Domestic team information
- 1952–1967: Kent
- FC debut: 2 July 1952 Kent v Yorkshire
- Last FC: 26 August 1967 Kent v Warwickshire
- LA debut: 27 May 1964 Kent v Lancashire
- Last LA: 13 May 1967 Kent v Essex

Career statistics
| Competition | First-class | List A |
| Matches | 367 | 5 |
| Runs scored | 19,511 | 67 |
| Batting average | 32.09 | 13.40 |
| 100s/50s | 30/109 | 0/0 |
| Top score | 159* | 44 |
| Balls bowled | 109 | 0 |
| Wickets | 4 | – |
| Bowling average | 22.50 | – |
| 5 wickets in innings | 0 | – |
| 10 wickets in match | 0 | – |
| Best bowling | 3/38 | – |
| Catches/stumpings | 201/– | 0/– |
- Source: CricInfo, 18 February 2018

= Bob Wilson (cricketer) =

English cricketer

Robert Colin Wilson (born 18 February 1928) is a former cricketer who played for Kent County Cricket Club from 1952 to 1967. Born in Bapchild in Kent in 1928, he appeared in 365 first-class cricket matches for the county as well as in five List A cricket matches towards the end of his career.
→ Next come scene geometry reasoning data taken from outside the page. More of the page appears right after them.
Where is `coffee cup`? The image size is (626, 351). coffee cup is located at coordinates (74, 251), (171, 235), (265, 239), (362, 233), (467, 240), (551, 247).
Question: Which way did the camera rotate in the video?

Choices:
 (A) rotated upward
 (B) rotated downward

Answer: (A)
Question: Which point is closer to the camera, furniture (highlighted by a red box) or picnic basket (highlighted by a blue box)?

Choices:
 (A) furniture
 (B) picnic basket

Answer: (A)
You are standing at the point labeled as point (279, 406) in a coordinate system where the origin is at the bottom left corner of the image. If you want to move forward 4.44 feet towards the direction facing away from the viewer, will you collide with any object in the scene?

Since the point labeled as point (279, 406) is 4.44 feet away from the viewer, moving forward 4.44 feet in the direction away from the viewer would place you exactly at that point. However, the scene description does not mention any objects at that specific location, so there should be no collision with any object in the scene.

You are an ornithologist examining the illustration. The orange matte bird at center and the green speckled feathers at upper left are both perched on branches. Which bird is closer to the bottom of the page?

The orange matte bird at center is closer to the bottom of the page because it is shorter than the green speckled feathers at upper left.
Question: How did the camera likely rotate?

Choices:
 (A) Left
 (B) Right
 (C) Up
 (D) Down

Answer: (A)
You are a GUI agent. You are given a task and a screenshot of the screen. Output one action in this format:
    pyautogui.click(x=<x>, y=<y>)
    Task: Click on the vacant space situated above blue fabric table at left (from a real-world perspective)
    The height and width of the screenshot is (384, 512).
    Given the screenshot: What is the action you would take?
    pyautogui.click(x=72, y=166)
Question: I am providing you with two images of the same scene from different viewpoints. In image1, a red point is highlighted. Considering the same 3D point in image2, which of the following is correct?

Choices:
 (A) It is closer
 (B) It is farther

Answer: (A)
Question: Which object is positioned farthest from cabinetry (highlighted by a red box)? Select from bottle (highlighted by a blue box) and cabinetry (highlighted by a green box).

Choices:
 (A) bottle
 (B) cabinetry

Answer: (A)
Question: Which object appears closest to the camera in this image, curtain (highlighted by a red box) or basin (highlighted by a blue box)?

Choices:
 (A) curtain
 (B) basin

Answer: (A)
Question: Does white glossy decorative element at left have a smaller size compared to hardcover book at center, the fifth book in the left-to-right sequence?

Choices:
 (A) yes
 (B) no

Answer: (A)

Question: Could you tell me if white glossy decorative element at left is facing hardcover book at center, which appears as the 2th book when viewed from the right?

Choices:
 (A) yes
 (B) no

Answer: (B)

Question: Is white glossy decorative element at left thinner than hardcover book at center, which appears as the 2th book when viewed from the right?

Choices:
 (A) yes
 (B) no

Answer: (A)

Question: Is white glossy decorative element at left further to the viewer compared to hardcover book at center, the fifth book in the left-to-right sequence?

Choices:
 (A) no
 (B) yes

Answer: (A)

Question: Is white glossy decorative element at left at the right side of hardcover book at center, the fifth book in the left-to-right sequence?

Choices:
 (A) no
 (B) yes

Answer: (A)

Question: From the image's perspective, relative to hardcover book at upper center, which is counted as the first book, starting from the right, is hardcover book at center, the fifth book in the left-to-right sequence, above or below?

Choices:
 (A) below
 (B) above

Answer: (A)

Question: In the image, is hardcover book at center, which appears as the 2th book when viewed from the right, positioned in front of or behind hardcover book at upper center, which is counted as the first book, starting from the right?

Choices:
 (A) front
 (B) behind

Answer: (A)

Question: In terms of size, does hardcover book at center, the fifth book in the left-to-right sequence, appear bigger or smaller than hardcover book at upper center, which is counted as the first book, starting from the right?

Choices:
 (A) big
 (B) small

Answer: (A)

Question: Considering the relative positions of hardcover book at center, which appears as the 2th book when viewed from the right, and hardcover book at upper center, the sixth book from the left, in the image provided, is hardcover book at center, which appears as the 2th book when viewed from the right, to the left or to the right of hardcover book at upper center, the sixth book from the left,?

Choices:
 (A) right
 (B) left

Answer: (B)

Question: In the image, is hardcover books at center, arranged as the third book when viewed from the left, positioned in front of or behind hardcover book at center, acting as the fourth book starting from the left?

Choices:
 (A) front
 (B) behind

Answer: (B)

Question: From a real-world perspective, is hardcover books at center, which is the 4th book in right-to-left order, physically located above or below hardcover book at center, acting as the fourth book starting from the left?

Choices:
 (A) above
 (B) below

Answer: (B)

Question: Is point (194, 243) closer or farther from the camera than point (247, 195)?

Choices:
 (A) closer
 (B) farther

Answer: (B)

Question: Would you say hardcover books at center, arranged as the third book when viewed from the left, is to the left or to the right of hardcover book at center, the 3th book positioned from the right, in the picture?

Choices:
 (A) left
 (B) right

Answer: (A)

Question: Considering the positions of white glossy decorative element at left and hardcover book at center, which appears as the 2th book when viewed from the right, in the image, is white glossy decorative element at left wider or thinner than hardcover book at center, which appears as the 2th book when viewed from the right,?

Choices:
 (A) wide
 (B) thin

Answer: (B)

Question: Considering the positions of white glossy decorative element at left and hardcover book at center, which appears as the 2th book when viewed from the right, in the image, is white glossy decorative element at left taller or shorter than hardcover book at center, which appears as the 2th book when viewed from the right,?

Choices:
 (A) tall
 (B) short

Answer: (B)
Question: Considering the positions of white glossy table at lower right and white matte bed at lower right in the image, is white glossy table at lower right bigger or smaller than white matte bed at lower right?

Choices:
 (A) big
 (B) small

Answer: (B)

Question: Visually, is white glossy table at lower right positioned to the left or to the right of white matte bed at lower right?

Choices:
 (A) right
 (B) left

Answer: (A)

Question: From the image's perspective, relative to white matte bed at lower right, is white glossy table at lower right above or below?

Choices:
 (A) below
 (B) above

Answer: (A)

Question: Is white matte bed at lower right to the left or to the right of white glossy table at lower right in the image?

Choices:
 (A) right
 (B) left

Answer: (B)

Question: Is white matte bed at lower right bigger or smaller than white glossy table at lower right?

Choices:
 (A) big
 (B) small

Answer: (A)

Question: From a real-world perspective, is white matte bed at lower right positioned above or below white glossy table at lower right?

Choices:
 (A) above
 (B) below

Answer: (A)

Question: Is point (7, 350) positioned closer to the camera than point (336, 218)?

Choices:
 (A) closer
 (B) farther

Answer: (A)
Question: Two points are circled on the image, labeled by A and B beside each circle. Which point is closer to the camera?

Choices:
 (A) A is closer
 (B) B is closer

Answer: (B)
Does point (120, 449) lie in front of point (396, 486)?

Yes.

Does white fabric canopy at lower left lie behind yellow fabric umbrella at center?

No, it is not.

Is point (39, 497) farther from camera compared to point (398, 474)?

He was awarded his county cap in 1954.

Wilson was a very straight batsman who was never afraid to attack. He scored 1,000 runs in a season in thirteen consecutive years, with a best of 2,038 at an average of 46.31 in 1964. His 19,458 runs for Kent in first-class cricket is the eighth in Kent's all-time list.